法人向けは1GB290円のプランはありませんが、2,728円のかけ放題プランで仕事の電話をガンガンかける選択肢もあります。
必要なら上限設定をしておく
日本通信SIMはデータ量を使いすぎないようにデータ量の上限設定ができます。データ料金は1GBあたり220円。しっかり1GBだけにしたい場合は上限を1GBにしておいてください。
日本通信SIMの注意点
日本通信SIMの注意点は以下の通り。
- 5G非対応
- 通話定額は安くない
- ドコモ回線のみ
- データくりこし未対応
- LINE ID検索非対応
- キャリアメールなし
MVNOのデメリットは普通にあります。メールアドレスはもちろんないですし、くりこしもできません。定額のかけ放題プランがありますが、楽天モバイルのように0円でかけ放題はできません。
当然ですが全部のせで至れり尽くせりなら料金は高くなるので、シンプルに最低限の使い方ができればいいと考えるユーザーに向いているでしょう。

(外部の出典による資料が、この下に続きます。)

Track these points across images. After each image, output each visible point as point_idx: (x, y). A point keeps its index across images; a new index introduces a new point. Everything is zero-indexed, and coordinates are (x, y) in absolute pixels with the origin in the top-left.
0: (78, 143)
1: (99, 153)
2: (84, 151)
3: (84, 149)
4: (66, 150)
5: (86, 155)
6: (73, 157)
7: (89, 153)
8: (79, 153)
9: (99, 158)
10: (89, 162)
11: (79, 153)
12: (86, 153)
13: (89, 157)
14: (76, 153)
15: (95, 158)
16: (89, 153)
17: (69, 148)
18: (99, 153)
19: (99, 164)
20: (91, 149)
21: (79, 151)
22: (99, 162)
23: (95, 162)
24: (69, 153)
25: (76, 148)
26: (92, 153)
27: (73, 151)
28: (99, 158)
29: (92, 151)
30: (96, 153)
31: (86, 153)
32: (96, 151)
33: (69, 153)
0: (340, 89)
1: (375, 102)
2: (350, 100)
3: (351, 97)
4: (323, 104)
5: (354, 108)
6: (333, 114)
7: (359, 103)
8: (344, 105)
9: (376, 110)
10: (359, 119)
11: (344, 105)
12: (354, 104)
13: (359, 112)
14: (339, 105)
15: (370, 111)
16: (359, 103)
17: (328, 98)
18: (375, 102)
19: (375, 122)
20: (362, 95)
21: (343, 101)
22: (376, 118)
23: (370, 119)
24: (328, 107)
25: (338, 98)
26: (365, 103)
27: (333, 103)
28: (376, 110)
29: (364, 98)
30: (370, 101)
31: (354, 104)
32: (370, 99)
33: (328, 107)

特に通信障害用のバックアップ回線や、音声回線を格安で維持したい、そもそも携帯料金を圧倒的に下げたい場合に日本通信SIMは役立ちます。
モバイルを合理的に考えたいなら日本通信SIM
物価の上昇が続いているので、なんとか通信費を下げたいと思っているインターネットユーザーはたくさんいるでしょう。
今まで携帯電話料金は高額でした。特にiPhoneやスマートフォンが主流になると月々に支払う料金が1万円を超えたユーザーがたくさんいましたよね。
月10,000円が日本通信だと290円になるわけですから、合理的にコスト削減したいなら断然日本通信SIMということになります。5G非対応やくりこしなしなどの注意点もありますが、10,000円が290円になるなら割り切れますよね。
これからどんどんモノやサービスの値段が上がっていく時代、日本通信のような格安SIMでコスト削減するインターネットユーザーはモバイルライフをさらに強化できるでしょう。